Strobel did not return calls or respond to e-mails asking whether she typed the Lyons letter. And Clark declined to summarize Strobel's statements to officials investigating the letter's origin.

Clark directed New Times' questions to Levy. After all, no one worked as closely with Lyons, and Levy is the only town official who says unequivocally that the letter is genuine.

Last week, after a Pembroke Park Commission workshop, Levy said that the letter reflected the late mayor's intentions but that the town would not change its trash-hauling contract because no commissioner made a motion to ratify the letter. "We're going to let sleeping dogs lie," he said.

In addition to his job managing Pembroke Park, Levy is a member of the Plantation City Council. In that capacity, Levy received several thousand dollars in campaign contributions from All Service and related companies and lobbyists during his reelection campaign in 2005, when Ferguson was still at the company's controls.

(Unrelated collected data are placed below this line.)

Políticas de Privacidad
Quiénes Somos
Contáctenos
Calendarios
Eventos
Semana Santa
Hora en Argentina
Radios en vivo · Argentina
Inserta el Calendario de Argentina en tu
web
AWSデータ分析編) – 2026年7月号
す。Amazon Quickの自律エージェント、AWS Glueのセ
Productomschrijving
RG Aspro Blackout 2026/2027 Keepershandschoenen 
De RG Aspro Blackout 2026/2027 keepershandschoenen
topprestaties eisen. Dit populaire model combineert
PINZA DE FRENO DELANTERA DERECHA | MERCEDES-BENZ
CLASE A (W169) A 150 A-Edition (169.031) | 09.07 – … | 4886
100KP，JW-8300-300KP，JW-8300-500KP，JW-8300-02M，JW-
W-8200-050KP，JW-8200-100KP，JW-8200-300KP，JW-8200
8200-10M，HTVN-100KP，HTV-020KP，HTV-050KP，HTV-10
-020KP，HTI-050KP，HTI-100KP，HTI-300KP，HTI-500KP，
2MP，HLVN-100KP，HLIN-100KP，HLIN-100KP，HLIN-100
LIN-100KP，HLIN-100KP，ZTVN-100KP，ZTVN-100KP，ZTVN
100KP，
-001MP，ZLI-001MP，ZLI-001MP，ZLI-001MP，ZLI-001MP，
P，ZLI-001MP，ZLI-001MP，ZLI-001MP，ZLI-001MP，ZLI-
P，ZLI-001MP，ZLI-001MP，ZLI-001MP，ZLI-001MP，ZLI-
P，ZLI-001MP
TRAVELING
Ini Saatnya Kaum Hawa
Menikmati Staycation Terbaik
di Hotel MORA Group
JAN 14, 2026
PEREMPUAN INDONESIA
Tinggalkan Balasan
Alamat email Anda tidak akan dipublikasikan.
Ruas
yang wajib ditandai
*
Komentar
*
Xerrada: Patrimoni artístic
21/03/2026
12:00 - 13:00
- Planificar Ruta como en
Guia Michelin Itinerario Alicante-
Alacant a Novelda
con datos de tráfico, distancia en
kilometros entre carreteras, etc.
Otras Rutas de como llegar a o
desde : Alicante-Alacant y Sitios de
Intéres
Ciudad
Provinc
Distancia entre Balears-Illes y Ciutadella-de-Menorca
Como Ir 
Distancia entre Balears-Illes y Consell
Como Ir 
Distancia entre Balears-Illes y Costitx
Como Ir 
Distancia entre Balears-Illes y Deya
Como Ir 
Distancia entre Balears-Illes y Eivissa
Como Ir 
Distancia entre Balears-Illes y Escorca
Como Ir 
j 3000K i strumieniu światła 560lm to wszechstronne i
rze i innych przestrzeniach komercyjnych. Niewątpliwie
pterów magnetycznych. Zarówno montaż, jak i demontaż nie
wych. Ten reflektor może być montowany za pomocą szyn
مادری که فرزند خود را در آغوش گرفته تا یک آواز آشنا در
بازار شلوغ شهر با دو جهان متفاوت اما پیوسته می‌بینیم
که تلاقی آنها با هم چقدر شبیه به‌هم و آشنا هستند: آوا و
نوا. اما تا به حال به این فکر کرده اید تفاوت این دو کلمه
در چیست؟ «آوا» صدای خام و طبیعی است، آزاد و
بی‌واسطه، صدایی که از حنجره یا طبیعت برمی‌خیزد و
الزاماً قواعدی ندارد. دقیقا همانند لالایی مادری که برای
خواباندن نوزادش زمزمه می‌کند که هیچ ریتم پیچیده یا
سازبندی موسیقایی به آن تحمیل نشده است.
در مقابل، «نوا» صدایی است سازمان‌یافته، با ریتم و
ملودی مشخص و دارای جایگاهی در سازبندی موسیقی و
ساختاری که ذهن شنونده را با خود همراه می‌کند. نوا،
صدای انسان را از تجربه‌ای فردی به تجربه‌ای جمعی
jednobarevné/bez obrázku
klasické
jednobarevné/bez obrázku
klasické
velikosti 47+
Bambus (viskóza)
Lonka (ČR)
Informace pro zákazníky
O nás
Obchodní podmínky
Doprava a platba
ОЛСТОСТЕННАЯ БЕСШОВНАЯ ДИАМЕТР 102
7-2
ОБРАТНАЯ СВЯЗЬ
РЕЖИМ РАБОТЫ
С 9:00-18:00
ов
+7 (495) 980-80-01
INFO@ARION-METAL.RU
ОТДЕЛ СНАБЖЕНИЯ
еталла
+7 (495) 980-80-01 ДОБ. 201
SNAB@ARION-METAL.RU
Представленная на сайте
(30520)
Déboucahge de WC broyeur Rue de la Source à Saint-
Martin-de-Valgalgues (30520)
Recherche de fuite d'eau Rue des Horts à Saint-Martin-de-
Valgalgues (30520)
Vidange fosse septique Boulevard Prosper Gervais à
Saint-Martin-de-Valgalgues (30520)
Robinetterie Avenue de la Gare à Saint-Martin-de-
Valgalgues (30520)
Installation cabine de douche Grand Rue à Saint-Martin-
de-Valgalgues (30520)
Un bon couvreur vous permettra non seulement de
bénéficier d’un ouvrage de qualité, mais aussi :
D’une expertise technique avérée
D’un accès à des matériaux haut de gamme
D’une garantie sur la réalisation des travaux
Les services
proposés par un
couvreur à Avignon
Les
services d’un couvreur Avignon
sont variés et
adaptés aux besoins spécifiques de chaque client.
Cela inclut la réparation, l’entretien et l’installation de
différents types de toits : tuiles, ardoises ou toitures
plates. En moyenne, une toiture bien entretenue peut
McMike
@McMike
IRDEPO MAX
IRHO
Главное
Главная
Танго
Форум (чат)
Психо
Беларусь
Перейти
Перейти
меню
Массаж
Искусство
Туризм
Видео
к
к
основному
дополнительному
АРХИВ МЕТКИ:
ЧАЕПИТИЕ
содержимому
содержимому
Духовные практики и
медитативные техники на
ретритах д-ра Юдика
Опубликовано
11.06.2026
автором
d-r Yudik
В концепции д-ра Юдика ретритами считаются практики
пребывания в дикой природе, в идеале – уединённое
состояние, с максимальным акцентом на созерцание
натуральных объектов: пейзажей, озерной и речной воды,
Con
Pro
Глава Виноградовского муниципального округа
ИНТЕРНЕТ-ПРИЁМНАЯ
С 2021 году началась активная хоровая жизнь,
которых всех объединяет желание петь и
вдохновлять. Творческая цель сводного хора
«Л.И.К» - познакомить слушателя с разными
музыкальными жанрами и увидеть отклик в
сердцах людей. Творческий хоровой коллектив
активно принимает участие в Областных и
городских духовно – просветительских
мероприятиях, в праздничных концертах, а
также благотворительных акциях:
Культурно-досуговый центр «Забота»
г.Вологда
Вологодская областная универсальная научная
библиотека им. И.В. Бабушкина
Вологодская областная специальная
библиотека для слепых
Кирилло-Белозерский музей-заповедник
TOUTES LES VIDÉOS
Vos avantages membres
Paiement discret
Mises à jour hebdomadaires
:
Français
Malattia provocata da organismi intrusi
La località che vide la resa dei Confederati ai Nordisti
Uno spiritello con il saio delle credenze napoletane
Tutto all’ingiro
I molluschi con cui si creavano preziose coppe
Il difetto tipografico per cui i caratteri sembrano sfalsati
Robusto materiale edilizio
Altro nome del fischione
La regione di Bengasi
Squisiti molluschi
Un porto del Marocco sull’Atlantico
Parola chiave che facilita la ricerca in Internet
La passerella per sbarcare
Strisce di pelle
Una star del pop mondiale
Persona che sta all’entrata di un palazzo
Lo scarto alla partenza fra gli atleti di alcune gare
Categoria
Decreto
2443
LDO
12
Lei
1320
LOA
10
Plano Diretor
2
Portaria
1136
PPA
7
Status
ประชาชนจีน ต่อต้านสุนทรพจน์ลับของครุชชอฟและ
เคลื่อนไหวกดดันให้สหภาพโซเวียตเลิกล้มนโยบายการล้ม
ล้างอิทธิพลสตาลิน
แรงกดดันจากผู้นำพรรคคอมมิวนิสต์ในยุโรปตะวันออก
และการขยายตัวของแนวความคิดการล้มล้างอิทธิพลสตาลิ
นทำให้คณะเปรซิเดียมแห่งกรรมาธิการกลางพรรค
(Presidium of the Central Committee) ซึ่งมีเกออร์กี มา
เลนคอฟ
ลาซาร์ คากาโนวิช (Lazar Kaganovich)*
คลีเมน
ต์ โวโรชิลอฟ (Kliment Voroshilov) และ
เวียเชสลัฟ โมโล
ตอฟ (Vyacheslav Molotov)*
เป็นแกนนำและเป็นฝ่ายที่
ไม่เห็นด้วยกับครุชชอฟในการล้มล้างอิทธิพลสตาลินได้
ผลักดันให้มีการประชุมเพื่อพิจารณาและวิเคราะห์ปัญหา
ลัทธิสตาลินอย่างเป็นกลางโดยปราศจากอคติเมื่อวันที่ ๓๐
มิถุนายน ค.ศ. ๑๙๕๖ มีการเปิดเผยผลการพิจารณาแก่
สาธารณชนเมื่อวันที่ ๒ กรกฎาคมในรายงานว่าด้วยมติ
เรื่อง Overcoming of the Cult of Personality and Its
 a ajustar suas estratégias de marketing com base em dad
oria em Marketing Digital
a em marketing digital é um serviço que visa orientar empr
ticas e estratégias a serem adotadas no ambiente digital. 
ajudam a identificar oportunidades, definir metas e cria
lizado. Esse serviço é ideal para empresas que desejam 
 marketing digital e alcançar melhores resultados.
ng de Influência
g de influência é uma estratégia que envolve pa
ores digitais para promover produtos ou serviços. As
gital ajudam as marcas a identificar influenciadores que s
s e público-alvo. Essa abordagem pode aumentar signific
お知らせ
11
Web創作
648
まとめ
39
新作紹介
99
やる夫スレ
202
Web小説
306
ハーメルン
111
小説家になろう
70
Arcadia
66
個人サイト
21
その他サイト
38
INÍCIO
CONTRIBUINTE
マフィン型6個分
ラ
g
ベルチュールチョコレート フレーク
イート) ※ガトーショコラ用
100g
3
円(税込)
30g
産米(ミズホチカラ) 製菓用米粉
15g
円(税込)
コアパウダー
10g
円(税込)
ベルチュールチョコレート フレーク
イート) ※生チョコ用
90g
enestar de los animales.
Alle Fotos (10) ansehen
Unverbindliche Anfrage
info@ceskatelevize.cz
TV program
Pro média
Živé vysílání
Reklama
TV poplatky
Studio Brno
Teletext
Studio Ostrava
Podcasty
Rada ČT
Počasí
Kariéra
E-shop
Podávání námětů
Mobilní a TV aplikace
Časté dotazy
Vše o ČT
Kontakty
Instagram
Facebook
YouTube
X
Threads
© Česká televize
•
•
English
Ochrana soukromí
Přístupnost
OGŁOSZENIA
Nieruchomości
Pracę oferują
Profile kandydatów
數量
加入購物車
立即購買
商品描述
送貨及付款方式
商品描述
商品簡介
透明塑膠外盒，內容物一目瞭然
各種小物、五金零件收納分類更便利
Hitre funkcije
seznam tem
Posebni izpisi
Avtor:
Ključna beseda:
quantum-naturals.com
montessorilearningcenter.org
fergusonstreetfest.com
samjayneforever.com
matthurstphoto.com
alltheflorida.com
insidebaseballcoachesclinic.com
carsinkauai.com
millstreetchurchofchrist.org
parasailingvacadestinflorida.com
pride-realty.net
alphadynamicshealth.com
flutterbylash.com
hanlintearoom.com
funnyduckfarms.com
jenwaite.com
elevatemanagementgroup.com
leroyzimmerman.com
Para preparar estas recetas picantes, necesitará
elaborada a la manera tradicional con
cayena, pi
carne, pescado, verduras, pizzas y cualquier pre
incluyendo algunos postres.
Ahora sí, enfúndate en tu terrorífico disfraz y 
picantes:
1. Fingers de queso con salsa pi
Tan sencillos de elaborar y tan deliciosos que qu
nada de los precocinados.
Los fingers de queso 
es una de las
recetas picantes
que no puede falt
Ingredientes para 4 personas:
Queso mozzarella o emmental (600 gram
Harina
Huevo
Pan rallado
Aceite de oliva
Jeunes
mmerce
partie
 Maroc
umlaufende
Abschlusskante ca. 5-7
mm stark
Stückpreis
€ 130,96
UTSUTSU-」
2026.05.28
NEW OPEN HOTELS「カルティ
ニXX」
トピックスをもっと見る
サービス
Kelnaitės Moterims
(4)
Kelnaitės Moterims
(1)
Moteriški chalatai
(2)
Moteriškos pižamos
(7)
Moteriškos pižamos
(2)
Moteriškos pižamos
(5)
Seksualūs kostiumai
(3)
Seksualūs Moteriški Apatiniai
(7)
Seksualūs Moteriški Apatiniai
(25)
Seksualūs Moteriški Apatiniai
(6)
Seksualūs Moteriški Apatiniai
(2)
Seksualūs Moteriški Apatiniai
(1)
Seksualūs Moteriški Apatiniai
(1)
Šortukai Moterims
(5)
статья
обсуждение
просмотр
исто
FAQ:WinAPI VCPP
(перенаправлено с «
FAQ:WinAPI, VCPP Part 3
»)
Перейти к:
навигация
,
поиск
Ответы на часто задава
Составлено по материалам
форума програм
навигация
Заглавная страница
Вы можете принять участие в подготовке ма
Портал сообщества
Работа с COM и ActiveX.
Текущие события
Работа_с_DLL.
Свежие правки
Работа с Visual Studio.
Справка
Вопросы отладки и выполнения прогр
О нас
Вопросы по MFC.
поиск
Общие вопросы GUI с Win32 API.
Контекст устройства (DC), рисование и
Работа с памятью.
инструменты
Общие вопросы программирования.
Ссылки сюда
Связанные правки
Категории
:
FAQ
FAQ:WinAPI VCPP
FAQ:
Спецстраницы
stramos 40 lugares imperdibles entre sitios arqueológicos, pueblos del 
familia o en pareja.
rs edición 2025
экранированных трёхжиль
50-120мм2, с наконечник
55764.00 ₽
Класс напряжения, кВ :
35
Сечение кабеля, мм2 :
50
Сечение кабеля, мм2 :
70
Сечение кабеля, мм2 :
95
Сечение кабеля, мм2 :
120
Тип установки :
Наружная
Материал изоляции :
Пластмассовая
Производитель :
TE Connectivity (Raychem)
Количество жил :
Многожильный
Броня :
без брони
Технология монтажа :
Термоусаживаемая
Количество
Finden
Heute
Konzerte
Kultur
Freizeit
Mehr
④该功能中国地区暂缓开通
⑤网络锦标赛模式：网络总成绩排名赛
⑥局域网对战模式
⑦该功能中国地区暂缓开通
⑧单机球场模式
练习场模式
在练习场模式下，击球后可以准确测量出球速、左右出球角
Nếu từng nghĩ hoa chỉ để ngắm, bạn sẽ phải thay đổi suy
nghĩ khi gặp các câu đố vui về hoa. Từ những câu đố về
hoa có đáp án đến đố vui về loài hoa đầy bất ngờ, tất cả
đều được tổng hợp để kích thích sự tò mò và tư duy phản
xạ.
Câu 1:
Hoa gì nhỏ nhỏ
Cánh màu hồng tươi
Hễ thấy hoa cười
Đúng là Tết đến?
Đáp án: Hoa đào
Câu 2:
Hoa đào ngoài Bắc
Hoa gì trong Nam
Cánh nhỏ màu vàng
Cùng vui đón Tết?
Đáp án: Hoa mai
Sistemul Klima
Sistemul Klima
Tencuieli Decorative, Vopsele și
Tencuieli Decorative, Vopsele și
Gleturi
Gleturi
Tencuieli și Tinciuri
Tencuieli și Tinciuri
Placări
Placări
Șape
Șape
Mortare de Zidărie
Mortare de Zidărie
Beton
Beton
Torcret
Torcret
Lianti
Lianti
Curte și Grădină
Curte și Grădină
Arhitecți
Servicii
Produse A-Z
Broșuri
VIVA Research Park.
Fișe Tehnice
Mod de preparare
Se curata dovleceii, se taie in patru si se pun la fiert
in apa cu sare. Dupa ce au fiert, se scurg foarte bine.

Ferguson did not return calls for comment. Public Waste Service executive Michael Savino hung up the phone after a reporter introduced himself. Neither he nor company manager Nicholas Cascione returned messages.

Ferguson's former employers are more forthcoming. "There are a few things here that are suspect," All Service spokesman Will Flower says. "How does John Ferguson have this letter when we don't have it and the city doesn't have it?"

Flower stops short of calling the Lyons letter a forgery, saying only that if Pembroke Park had tried to ratify the letter, it would have prompted All Service to sue. In that case, Flower says with a chuckle, "I would look forward to Mr. Ferguson's deposition."